On Friday, June 22, 2012 right-wing forces in a legislative coup overthrew the democratically elected center-left government of President Fernando Lugo.
The pretext for the coup was an incident a week earlier between landless peasants who had occupied a large-landholding and the police who were sent to breakup their encampment. The confrontation ended with the deaths of six police officers and 11 peasant farmers.
Seizing on this moment the right-wing dominated parliament of the country accused Lugo of “failing in his duty to maintain the social order” and called for a trial in which Lugo was given under 24 hours to prepare his defense and a mere two hours to defend himself. Acknowledging the illegitimacy of such a show-trial, Lugo chose not to attend—which resulted in 39-4 vote in parliament to impeach him and replace Lugo with his most vocal critic and head of the opposition, the Vice President Federico Franco.

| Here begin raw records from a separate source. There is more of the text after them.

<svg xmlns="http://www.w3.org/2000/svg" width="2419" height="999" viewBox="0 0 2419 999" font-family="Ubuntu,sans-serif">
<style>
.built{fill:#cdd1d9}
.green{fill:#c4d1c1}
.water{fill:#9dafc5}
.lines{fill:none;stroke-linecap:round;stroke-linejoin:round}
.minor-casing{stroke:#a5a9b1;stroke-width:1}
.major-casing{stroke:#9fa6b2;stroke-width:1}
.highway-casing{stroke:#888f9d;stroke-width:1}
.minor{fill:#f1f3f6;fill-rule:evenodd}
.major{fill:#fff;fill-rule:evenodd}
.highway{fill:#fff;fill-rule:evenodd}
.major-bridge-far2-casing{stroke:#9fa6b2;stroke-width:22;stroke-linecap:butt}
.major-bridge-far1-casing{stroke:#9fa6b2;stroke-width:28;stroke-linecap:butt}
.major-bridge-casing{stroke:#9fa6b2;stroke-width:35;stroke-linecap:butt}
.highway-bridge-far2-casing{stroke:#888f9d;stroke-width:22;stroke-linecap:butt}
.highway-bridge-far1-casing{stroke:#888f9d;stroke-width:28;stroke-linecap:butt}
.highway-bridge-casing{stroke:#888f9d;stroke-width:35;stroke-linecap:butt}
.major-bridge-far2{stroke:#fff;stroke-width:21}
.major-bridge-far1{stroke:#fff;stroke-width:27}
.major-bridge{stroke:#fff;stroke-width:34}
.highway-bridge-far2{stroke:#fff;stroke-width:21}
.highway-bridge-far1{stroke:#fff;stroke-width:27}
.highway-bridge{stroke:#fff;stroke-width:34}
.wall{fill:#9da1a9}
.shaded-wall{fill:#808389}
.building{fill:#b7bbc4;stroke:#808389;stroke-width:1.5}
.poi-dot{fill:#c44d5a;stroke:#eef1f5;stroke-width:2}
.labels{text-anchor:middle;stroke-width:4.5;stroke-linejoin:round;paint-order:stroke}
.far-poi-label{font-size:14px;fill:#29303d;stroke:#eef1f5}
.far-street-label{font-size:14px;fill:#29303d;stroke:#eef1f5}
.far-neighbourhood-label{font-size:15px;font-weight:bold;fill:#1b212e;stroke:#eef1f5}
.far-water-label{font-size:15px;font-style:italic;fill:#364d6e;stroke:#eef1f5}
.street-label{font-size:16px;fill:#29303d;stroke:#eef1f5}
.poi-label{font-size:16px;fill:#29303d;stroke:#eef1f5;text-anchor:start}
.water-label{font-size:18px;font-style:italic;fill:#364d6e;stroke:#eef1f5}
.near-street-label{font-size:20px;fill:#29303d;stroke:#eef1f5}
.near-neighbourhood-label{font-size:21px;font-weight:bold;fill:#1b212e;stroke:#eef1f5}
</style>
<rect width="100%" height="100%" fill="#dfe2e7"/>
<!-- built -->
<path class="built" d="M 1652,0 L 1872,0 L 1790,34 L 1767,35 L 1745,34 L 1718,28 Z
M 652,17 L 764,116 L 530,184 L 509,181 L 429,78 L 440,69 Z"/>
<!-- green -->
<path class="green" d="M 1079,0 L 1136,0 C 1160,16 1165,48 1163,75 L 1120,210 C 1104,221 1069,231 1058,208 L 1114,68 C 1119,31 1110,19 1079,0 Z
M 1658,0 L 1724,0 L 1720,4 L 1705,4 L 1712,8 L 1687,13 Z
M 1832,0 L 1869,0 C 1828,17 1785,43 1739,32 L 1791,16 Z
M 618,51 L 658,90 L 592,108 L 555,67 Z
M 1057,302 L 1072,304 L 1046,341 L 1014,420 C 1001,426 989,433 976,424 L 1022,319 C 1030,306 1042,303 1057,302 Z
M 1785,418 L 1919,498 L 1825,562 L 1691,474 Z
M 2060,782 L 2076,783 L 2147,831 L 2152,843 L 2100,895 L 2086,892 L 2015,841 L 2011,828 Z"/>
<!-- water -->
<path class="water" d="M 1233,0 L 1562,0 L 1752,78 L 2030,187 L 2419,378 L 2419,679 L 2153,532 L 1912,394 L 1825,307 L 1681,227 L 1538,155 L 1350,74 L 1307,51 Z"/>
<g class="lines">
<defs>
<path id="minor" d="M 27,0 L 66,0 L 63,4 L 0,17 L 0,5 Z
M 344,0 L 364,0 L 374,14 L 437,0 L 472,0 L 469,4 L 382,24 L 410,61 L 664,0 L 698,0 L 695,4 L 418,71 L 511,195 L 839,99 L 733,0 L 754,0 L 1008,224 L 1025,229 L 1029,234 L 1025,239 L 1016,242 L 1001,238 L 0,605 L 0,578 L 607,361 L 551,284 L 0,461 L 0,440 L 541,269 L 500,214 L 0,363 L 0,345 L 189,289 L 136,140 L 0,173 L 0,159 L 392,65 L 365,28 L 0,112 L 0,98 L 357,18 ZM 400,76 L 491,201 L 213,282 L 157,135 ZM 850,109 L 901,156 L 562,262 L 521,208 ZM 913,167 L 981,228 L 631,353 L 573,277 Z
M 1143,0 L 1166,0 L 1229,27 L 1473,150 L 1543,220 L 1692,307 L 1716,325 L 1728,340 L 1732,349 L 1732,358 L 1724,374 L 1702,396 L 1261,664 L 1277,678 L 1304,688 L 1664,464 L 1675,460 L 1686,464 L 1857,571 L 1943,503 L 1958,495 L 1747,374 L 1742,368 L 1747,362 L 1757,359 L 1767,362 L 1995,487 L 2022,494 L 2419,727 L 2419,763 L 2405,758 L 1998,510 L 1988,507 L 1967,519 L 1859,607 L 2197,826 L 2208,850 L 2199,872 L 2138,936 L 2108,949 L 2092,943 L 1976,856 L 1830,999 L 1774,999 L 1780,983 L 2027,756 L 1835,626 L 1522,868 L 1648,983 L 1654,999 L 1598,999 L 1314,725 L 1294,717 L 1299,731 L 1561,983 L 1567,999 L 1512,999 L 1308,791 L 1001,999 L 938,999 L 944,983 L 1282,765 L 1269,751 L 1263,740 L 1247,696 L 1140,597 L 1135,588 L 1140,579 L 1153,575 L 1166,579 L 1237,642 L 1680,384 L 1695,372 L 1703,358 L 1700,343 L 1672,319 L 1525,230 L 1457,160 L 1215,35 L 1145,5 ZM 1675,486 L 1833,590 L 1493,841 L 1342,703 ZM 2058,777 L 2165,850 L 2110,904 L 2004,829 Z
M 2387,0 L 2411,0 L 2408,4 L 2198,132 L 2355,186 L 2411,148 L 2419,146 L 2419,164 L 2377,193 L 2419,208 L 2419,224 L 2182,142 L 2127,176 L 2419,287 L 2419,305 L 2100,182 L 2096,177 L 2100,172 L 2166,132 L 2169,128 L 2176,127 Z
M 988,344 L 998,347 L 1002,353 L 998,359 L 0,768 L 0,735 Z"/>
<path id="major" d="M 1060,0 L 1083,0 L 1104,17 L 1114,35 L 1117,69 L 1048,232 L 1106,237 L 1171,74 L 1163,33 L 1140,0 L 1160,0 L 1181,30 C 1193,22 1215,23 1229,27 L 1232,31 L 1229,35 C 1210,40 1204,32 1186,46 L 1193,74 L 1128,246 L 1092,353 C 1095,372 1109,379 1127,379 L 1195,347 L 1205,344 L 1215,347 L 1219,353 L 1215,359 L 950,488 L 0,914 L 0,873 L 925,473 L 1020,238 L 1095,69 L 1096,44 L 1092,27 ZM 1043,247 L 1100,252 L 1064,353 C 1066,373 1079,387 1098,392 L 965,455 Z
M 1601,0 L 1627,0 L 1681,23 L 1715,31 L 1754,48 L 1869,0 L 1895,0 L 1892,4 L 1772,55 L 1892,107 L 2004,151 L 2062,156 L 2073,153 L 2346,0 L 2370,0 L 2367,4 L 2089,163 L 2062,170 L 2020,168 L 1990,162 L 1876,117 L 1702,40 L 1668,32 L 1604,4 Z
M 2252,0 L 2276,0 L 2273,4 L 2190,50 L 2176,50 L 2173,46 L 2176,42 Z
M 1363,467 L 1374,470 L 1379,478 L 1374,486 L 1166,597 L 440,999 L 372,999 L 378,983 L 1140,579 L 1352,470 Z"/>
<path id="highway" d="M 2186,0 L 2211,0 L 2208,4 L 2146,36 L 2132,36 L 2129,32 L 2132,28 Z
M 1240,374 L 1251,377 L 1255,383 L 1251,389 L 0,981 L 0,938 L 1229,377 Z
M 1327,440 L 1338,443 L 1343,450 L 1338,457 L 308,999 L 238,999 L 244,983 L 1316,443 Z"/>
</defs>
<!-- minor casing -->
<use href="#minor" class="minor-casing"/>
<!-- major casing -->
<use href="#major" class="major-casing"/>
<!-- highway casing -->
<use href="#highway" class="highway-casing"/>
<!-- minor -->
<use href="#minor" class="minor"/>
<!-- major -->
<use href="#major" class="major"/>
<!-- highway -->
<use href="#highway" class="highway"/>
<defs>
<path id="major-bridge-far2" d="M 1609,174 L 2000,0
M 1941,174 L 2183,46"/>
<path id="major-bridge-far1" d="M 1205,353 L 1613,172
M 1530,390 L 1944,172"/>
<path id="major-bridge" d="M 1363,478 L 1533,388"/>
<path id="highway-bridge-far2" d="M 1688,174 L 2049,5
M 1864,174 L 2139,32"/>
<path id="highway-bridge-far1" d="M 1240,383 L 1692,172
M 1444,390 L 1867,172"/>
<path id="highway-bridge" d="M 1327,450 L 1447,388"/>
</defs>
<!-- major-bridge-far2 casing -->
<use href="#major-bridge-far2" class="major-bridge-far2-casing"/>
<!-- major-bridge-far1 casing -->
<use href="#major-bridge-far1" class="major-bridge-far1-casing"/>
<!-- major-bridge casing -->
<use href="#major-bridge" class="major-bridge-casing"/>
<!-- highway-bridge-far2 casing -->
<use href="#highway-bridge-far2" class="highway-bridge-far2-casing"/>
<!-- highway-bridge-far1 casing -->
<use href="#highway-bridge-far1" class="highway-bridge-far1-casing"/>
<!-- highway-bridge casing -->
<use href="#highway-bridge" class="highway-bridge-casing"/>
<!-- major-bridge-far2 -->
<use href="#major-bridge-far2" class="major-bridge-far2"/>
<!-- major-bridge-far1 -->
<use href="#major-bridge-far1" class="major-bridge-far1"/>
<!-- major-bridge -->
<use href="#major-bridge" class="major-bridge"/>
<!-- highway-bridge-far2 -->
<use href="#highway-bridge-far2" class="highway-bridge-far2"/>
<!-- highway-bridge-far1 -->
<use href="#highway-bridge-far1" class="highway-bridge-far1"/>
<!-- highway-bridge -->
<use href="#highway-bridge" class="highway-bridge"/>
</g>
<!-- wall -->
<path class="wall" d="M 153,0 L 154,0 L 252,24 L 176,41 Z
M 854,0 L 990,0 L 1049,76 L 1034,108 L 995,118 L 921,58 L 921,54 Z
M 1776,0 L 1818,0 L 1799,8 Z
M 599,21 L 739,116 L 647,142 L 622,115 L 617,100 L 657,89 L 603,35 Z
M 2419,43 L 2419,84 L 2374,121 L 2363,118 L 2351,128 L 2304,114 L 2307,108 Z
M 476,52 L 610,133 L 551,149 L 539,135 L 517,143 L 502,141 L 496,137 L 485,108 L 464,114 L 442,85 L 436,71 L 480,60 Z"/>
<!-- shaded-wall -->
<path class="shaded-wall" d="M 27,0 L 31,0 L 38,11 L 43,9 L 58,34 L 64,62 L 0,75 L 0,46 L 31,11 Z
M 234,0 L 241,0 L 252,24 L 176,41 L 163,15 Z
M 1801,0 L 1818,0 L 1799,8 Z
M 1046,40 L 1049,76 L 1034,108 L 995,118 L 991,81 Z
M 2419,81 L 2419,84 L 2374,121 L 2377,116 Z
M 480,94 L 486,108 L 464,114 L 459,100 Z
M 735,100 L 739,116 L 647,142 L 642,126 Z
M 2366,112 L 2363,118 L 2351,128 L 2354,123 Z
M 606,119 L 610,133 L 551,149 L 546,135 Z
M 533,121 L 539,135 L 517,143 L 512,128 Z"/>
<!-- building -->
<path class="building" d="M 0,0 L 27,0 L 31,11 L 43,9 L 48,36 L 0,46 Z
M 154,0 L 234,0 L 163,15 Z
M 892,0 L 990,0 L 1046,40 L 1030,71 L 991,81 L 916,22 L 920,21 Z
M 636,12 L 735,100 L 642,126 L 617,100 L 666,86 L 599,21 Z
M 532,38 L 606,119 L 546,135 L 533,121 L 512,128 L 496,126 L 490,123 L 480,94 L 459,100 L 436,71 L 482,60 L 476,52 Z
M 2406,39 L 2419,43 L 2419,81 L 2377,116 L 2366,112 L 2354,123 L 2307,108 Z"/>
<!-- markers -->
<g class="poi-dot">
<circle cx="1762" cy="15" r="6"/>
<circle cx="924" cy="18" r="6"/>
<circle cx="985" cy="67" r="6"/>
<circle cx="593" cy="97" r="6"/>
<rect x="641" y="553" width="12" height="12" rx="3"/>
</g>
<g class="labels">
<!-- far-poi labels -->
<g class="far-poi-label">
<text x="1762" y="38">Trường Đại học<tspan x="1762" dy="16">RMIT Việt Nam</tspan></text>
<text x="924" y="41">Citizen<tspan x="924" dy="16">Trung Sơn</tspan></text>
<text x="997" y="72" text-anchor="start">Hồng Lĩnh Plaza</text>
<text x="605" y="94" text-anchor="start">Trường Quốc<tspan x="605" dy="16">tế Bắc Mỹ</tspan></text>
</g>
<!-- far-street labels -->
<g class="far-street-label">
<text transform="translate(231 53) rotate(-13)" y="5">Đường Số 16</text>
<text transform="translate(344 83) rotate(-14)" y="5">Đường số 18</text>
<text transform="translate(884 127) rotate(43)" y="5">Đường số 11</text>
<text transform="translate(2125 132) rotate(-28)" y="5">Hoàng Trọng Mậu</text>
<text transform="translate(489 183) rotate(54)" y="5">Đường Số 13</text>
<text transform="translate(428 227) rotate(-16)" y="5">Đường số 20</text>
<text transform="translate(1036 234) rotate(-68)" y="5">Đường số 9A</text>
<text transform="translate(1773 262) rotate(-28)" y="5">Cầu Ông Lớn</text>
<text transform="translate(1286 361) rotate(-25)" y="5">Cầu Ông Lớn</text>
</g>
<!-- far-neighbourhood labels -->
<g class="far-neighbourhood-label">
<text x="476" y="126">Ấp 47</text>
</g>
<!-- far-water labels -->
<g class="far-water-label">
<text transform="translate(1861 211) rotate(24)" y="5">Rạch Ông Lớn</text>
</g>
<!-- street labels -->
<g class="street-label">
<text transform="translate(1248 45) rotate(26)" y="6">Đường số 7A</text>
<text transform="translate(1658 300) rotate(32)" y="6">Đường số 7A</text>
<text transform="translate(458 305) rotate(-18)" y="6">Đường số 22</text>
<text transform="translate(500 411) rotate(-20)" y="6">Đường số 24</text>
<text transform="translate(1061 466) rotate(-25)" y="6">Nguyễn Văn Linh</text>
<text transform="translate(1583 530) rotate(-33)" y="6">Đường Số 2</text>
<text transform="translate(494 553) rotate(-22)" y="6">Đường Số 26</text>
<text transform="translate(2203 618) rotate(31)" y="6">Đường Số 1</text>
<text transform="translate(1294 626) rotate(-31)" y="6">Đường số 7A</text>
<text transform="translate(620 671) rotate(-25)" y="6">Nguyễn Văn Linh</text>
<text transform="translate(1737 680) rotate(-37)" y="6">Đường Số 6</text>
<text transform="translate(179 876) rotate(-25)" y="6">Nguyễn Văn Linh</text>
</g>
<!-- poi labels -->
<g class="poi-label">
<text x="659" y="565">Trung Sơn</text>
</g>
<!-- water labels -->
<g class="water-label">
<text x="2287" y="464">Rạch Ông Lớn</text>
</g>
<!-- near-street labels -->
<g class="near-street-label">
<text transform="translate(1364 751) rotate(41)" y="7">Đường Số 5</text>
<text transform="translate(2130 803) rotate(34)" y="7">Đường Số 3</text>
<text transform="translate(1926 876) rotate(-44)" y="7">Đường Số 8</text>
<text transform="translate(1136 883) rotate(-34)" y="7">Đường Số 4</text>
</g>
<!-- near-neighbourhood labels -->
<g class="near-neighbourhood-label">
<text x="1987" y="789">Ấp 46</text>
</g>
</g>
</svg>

Fernando Lugo, a former bishop inspired by liberation theology and popularly known as the “Bishop of the Poor” was elected in 2008 on a campaign of agrarian reform, wealth redistribution through taxation on the lucrative agro-business sector, and anti-corruption. His election broke the 61 years in power of the reigning conservative Colorado Party and gave hope to millions of marginalized peasants and urban poor in South America’s second poorest and most unequal country. The reaction to Lugo’s election by right-wing forces was immediate as every attempt to implement any part of his program was blocked by parliament.
The result of the political gridlock was a let down for Lugo’s followers who, fueled by the success regional peasant-movements in other Pink-tide countries, began to implement their own form of land distribution which threatened the ruling class who had enjoyed 61 years of government support in maintaining their monopoly on land.
The reason why the peasant land seizures provoked such an immediate and violent response is because of the lucrative agri-business sector, which has grown continuously in the last 61 years and made Paraguay the fourth largest producer of soy in the world. This was done through a process of driving peasants of their lands by the Stroessner dictatorship and continued through the dictatorship’s successor, the Colorado Party.